■ **Objectif**: Modifiez les enregistrements, du début jusqu'à la ligne contenant « scientific name: Lepomis cyanellus » incluse, en remplaçant « common name » par « vernacular name » et en laissant tout le reste inchangé.

(Entrées enregistrées)
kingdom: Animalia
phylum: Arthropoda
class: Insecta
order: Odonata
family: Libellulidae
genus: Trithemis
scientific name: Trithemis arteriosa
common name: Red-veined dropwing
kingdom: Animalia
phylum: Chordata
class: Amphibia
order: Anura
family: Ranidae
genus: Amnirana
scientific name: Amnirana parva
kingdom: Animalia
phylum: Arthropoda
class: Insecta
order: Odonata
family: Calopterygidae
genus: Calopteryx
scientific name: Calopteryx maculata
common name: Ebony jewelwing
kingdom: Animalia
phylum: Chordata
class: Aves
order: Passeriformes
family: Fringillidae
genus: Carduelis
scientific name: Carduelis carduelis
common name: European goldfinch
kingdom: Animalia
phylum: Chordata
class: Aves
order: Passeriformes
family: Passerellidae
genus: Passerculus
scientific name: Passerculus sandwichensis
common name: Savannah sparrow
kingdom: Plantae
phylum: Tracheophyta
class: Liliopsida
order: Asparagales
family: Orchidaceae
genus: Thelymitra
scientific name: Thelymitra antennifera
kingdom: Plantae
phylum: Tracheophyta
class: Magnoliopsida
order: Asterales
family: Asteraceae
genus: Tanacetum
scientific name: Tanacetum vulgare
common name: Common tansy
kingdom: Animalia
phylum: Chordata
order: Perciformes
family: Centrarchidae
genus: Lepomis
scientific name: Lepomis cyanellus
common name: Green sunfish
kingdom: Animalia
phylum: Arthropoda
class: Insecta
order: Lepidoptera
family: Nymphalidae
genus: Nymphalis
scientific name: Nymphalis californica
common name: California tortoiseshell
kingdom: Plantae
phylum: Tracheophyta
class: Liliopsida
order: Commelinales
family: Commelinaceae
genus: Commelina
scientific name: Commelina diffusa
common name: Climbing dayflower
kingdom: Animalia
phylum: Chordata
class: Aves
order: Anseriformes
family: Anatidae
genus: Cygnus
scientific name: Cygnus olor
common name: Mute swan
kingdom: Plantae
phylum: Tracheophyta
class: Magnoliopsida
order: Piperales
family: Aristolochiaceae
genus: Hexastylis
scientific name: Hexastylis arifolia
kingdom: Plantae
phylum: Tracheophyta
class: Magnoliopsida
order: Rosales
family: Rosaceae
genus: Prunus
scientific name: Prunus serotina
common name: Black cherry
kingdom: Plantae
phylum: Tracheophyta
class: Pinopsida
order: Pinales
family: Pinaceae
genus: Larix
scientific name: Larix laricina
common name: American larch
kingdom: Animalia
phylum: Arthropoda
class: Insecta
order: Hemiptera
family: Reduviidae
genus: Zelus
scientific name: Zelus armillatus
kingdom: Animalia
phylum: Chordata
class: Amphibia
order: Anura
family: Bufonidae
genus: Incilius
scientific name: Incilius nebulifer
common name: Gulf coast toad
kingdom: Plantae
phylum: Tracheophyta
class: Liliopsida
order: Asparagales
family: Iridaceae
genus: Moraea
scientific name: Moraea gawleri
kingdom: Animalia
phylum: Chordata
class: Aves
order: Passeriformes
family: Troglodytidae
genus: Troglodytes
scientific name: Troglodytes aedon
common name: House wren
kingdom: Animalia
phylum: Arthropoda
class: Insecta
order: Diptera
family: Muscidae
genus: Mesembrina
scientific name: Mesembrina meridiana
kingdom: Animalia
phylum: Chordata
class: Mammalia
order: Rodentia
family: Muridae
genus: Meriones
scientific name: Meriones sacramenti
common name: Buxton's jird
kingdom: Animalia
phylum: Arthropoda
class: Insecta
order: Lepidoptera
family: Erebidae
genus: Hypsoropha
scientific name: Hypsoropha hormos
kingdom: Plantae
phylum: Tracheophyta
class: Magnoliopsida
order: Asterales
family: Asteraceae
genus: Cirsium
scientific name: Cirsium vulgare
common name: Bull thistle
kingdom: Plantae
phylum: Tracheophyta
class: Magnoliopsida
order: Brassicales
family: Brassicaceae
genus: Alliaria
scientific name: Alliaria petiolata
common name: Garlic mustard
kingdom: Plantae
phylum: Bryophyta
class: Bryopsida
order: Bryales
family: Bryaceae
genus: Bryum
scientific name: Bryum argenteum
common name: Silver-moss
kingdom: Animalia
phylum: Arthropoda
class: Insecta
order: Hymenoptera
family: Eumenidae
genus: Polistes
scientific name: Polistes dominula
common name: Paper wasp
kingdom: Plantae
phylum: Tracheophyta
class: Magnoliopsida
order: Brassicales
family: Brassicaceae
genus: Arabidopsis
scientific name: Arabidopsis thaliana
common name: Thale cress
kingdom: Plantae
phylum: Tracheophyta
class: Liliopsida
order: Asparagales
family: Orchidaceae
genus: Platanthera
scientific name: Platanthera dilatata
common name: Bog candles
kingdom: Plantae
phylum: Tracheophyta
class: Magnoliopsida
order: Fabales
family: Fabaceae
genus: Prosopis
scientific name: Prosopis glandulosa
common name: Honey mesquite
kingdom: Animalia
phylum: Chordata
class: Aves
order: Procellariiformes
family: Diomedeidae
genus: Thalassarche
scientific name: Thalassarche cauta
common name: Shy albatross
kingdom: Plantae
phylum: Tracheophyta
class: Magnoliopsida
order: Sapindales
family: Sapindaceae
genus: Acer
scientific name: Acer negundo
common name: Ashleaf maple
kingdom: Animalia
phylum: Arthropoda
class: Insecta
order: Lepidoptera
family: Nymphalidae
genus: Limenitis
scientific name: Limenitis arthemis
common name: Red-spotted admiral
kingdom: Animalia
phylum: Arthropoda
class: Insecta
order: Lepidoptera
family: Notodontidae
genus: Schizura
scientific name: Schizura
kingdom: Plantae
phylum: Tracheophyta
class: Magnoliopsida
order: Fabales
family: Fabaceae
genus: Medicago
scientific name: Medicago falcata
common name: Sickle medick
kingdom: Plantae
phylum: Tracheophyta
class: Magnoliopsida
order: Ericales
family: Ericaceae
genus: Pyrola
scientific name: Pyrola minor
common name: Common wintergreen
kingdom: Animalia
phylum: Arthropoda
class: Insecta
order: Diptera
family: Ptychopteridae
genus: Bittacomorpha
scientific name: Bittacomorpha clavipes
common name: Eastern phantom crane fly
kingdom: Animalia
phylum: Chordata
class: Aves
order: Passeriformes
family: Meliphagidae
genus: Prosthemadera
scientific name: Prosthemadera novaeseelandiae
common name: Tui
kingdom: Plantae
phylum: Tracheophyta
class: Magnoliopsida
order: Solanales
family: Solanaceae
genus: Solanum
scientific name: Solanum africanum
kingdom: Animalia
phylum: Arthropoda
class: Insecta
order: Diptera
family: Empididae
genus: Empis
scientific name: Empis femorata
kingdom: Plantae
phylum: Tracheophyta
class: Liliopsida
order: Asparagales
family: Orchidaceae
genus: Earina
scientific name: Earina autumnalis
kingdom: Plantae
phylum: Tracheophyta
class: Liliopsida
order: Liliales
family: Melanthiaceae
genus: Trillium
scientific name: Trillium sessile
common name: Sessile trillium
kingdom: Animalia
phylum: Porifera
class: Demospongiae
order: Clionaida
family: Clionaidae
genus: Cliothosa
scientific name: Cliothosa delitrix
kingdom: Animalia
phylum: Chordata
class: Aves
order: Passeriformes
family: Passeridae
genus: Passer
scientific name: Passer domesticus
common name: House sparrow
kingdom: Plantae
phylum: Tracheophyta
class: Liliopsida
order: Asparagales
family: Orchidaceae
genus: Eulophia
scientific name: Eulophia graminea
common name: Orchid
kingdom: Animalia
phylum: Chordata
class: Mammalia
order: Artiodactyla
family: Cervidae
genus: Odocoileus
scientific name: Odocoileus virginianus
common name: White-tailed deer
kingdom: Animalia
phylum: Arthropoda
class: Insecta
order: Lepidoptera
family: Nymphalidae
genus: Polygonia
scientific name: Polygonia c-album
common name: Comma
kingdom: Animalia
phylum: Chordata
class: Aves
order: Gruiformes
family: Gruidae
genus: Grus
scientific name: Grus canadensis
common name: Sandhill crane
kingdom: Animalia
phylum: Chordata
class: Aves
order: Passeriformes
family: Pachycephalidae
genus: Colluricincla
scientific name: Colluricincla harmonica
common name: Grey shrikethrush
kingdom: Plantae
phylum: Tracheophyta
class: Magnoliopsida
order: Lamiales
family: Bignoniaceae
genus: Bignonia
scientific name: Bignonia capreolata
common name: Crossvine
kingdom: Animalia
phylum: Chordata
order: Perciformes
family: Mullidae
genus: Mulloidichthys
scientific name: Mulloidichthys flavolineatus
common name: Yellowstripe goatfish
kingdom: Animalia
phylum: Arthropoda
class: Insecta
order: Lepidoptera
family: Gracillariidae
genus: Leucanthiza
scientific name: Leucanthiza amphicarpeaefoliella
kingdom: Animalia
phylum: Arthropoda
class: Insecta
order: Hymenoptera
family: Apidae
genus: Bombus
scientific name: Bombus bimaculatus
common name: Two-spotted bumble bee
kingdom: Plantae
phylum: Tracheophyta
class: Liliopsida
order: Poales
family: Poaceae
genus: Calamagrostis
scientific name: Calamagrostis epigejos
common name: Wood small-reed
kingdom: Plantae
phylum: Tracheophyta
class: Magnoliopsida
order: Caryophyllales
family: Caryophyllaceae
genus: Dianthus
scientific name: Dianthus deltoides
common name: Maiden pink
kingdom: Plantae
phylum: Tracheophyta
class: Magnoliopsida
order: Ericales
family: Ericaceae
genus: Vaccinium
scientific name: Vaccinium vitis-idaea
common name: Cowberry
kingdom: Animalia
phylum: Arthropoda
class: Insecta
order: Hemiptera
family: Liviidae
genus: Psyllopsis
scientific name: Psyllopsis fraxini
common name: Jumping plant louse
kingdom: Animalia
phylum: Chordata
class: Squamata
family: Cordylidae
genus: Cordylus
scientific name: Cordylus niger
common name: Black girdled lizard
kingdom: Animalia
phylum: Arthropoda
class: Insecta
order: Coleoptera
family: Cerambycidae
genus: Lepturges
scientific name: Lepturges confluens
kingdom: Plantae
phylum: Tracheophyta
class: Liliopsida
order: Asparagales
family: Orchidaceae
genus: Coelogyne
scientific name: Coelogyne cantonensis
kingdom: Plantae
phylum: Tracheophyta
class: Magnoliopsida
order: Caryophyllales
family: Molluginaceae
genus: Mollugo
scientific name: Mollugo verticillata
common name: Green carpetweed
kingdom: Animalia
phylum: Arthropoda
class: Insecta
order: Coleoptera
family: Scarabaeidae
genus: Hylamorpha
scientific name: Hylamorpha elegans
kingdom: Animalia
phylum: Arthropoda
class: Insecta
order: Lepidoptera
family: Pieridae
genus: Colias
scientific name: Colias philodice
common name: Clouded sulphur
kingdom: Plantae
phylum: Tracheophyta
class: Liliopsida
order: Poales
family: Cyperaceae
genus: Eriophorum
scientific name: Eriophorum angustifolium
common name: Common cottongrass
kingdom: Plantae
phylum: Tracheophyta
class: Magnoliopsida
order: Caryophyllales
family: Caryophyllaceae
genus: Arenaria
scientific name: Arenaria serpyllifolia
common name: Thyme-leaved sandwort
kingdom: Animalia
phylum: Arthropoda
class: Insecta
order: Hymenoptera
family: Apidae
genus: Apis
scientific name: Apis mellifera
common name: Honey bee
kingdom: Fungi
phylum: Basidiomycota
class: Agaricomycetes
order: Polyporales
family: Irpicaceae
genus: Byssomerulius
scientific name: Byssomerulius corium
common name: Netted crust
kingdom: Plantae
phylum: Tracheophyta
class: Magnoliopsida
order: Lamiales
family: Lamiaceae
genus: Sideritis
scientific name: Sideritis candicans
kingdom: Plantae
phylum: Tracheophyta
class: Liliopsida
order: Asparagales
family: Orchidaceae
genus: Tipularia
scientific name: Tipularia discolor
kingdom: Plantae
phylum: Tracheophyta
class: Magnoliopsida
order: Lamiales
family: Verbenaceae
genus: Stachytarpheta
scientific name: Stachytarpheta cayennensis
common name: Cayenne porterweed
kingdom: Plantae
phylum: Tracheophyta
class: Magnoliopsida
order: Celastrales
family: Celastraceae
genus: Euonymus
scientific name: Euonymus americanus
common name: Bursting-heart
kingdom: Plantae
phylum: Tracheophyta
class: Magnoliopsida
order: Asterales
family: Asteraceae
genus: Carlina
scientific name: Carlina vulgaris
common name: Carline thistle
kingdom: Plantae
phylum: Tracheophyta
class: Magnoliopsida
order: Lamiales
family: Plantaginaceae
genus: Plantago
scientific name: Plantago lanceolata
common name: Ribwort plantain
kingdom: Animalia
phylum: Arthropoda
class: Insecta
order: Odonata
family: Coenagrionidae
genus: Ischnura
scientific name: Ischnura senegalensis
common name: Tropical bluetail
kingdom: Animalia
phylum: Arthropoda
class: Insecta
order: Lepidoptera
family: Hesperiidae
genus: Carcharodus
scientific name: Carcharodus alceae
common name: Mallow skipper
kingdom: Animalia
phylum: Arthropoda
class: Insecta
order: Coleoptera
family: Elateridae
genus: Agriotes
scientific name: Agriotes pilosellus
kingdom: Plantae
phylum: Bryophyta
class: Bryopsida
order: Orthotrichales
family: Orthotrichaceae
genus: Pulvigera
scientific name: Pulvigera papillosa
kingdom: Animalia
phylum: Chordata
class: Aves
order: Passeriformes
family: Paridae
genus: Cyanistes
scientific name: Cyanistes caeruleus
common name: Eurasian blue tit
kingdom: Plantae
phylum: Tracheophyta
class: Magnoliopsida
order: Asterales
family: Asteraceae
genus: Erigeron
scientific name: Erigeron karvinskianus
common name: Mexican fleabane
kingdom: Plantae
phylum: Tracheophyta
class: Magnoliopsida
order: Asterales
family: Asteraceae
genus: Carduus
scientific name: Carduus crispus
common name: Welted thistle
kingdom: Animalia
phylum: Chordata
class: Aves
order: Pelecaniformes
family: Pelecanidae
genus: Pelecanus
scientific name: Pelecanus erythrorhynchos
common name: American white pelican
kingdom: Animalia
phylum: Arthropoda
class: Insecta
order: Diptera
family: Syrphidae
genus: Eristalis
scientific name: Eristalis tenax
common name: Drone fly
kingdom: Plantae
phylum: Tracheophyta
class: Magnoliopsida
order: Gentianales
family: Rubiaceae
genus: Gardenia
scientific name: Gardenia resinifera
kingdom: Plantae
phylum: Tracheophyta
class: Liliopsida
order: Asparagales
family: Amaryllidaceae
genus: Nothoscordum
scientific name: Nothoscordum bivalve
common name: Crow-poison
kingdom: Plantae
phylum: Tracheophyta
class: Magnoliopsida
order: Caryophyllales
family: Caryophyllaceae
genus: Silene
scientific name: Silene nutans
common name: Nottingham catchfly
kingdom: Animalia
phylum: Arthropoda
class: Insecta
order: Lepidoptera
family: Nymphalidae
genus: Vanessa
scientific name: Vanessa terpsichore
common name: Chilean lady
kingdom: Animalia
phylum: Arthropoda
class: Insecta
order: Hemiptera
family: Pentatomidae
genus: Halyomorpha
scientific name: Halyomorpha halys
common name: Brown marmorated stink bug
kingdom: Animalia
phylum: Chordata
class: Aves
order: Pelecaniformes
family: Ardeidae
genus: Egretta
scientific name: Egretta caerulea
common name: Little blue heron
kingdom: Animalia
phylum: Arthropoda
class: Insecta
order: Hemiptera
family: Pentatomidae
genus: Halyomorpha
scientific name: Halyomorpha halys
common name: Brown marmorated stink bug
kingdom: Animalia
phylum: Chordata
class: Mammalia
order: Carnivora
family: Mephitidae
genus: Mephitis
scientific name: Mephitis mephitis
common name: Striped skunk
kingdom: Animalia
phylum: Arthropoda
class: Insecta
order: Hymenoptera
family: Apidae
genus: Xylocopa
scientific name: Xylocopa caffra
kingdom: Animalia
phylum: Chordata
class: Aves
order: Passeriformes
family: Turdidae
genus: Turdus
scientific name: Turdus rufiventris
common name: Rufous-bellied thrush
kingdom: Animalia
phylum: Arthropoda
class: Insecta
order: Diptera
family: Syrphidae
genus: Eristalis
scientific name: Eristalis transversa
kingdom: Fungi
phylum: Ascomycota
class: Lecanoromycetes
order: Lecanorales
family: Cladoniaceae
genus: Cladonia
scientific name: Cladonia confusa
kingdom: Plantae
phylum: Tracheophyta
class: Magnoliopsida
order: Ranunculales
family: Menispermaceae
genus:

■ **Résultat obtenu**:
kingdom: Animalia
phylum: Arthropoda
class: Insecta
order: Odonata
family: Libellulidae
genus: Trithemis
scientific name: Trithemis arteriosa
vernacular name: Red-veined dropwing
kingdom: Animalia
phylum: Chordata
class: Amphibia
order: Anura
family: Ranidae
genus: Amnirana
scientific name: Amnirana parva
kingdom: Animalia
phylum: Arthropoda
class: Insecta
order: Odonata
family: Calopterygidae
genus: Calopteryx
scientific name: Calopteryx maculata
vernacular name: Ebony jewelwing
kingdom: Animalia
phylum: Chordata
class: Aves
order: Passeriformes
family: Fringillidae
genus: Carduelis
scientific name: Carduelis carduelis
vernacular name: European goldfinch
kingdom: Animalia
phylum: Chordata
class: Aves
order: Passeriformes
family: Passerellidae
genus: Passerculus
scientific name: Passerculus sandwichensis
vernacular name: Savannah sparrow
kingdom: Plantae
phylum: Tracheophyta
class: Liliopsida
order: Asparagales
family: Orchidaceae
genus: Thelymitra
scientific name: Thelymitra antennifera
kingdom: Plantae
phylum: Tracheophyta
class: Magnoliopsida
order: Asterales
family: Asteraceae
genus: Tanacetum
scientific name: Tanacetum vulgare
vernacular name: Common tansy
kingdom: Animalia
phylum: Chordata
order: Perciformes
family: Centrarchidae
genus: Lepomis
scientific name: Lepomis cyanellus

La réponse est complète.